PASSAGE →
........
Sorry for my ignorance here:

  1. What is your cache invalidation strategy? Did you made sure that python modules are not getting outdated osdmaps? (I think I simply missed the code line)

10 seconds ttl. If you try to get a expired PyObject it gets erased and returns a nullptr.

I validated it on a superficial level, I printed whenever a value is erased and it seemed ok.

  1. Do we need a TTL for things like the osdmap at all? What do you think of indefinitely caching things that are critical for mgr/prometheus?

Well, osdmap contains information about if an osd is up or down for example, thus a TTL would help keeping it updated.

Furthermore, I thought of storing the ttl in the cache for each value because there might be something that could be kept for a long time but, I haven't checked in depth all the possible outputs of get_python.

  1. What is your opinion on https://lists.ceph.io/hyperkitty/list/dev@ceph.io/thread/P3VS3FYBAP6G5YWYMYNGDYIEFHVOWNBM/ ? This is super important, as this PR here has the potential to make the resolution for this sub-interpreter issue more complicated.
........
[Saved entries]
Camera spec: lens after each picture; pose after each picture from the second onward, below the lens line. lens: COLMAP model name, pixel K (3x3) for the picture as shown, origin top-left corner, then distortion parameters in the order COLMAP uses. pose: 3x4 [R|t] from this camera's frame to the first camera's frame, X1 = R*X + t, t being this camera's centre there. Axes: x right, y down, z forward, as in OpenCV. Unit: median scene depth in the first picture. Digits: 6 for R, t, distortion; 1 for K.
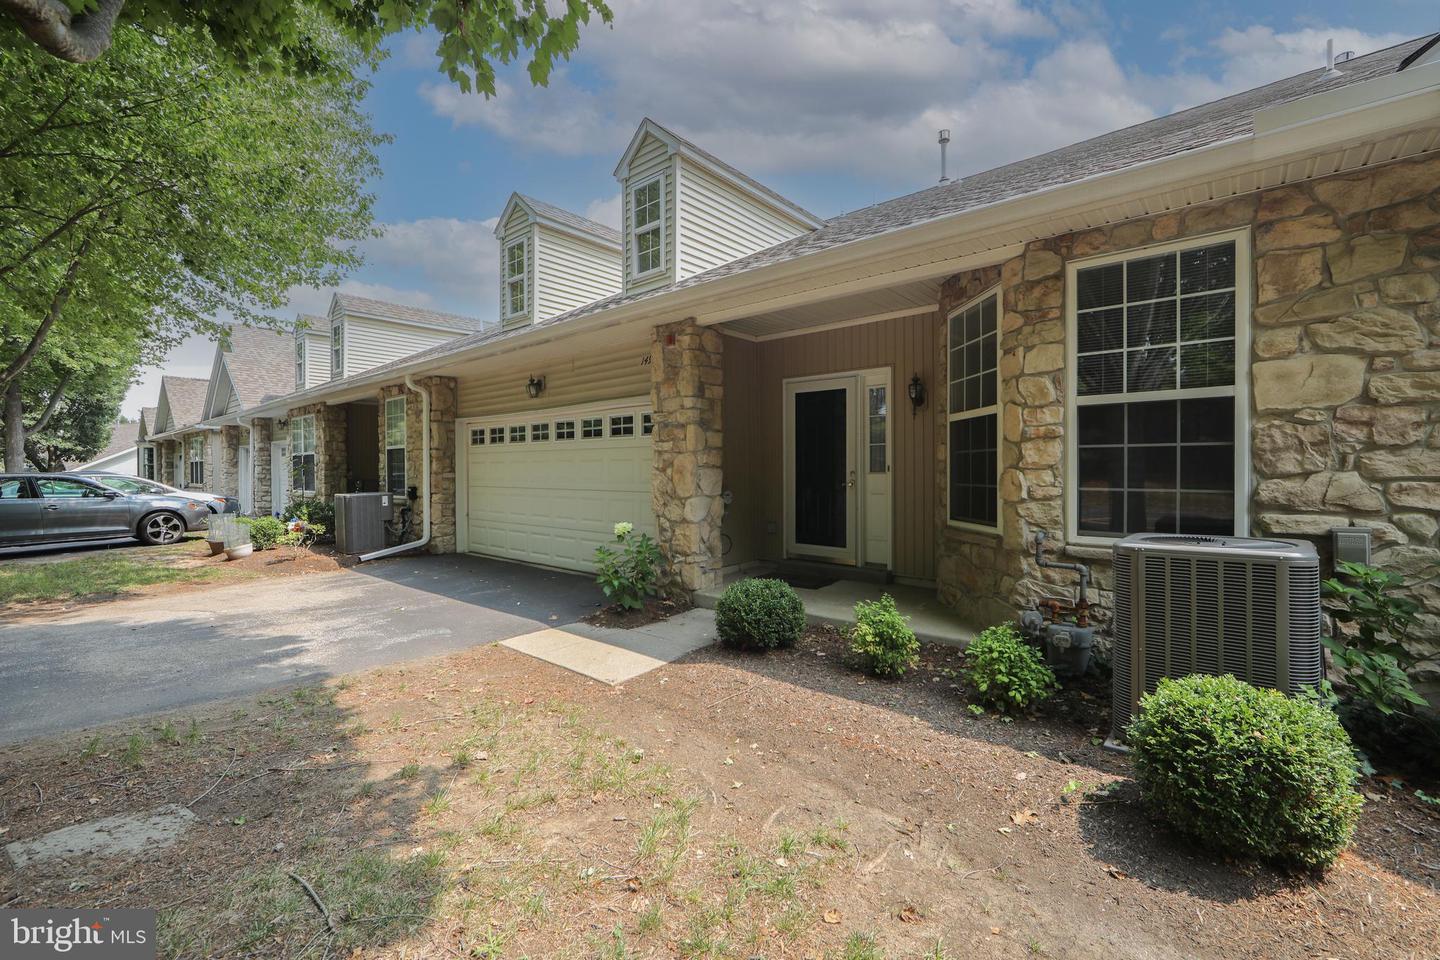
lens RADIAL K [[608.8, 0, 719.8], [0, 608.8, 476.1], [0, 0, 1]] dist [-0.010577, 0.000503]
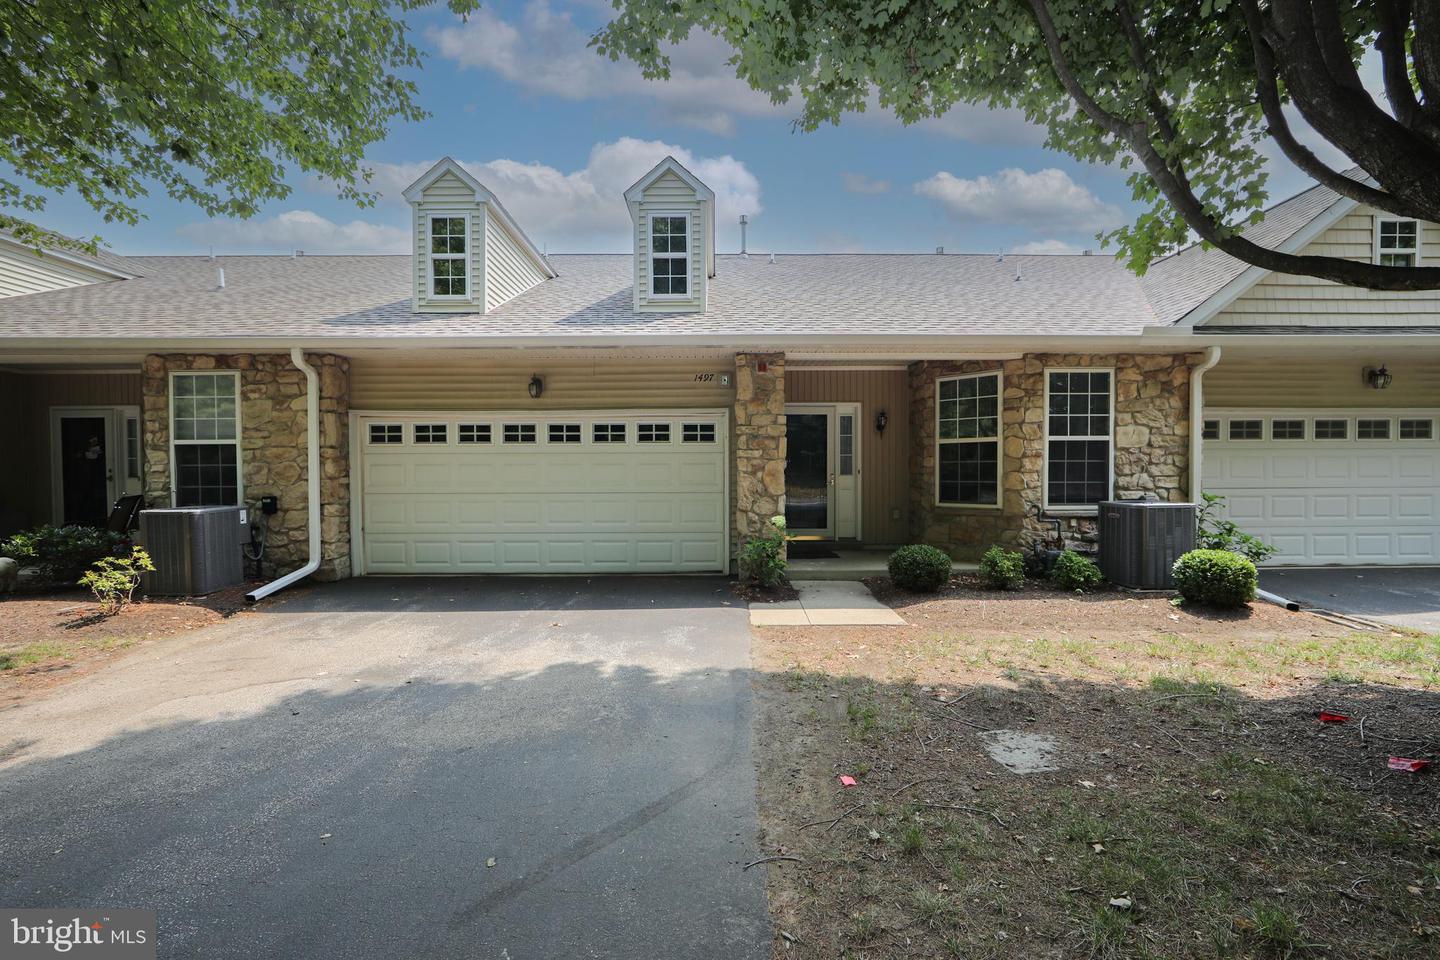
lens RADIAL K [[563.5, 0, 728.1], [0, 563.5, 480.6], [0, 0, 1]] dist [-0.014644, 0.000077]
pose [[0.754051, -0.012105, 0.656705, -1.355317], [0.008470, 0.999926, 0.008705, -0.008777], [-0.656762, -0.001002, 0.754098, 0.287946]]
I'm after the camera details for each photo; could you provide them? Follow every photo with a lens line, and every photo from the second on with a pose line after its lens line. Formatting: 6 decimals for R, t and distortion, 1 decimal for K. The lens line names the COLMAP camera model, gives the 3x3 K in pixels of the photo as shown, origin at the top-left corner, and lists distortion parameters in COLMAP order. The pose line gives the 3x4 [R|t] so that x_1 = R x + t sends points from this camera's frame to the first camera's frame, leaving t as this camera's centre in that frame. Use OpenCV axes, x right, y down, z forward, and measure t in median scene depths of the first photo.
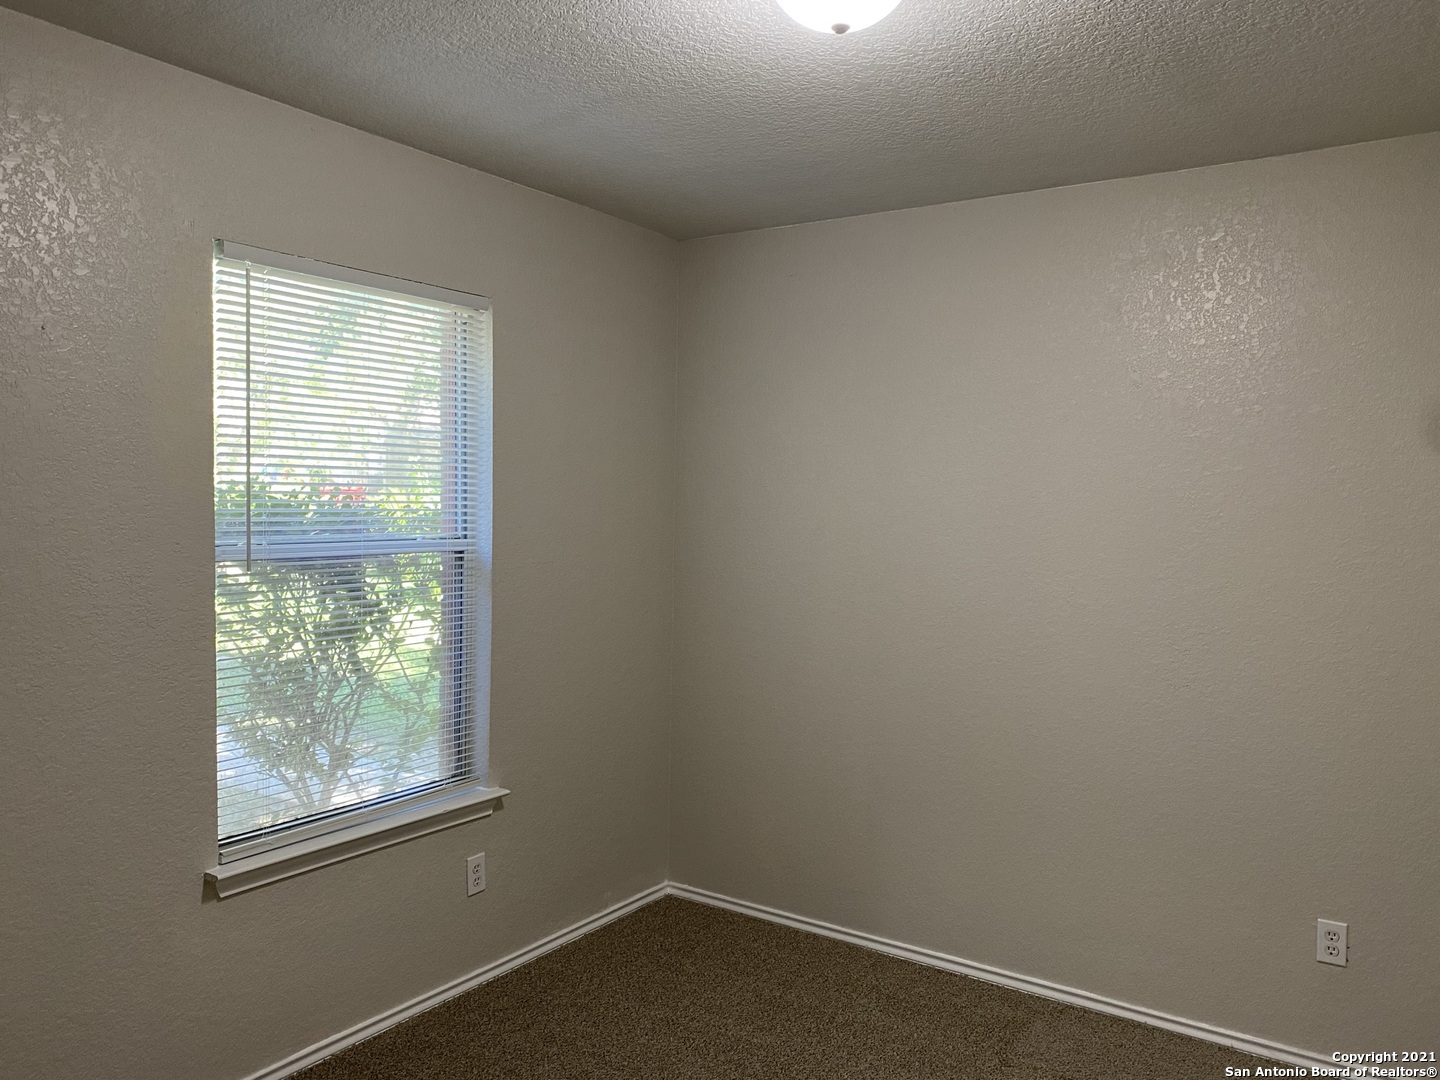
lens RADIAL K [[1108.4, 0, 724.6], [0, 1108.4, 547.7], [0, 0, 1]] dist [-0.004009, -0.003849]
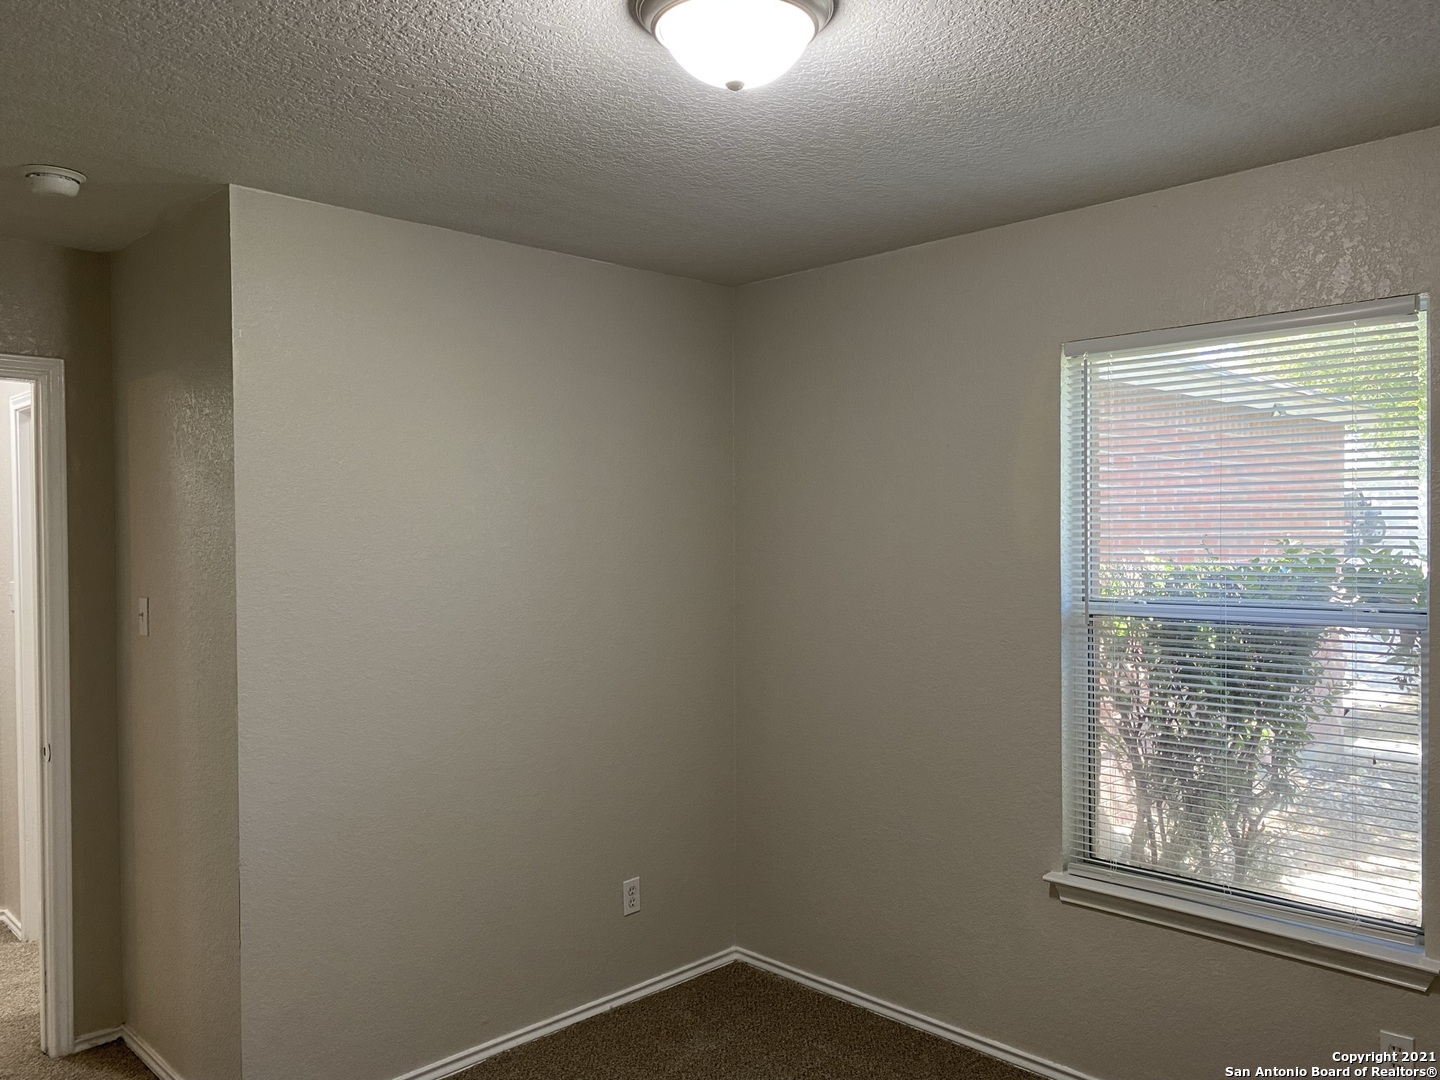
........
WORK TO COMPLETE → Continue the exchange about caching osdmaps for the Python modules from the point where it stops.

RESPONSE FOR THIS EXERCISE →
I'm not that experienced with this but, I always thought that the python modules running on different processes made more sense, however, that could mean a lot of work as John said. Probably having a lot of daemons is not fun to maintain and a central process makes sense but I'm not familiar with the performance issues it could introduce.

I just learned about CPython so I don't know much about other options. I've seen that PyPy is faster or something like that but no idea.

As per #14971 (comment), cherrypy and also numpy make use of the global state. I don't like the idea of having to audit every depency because of the global state so I would use an approach which would solve this.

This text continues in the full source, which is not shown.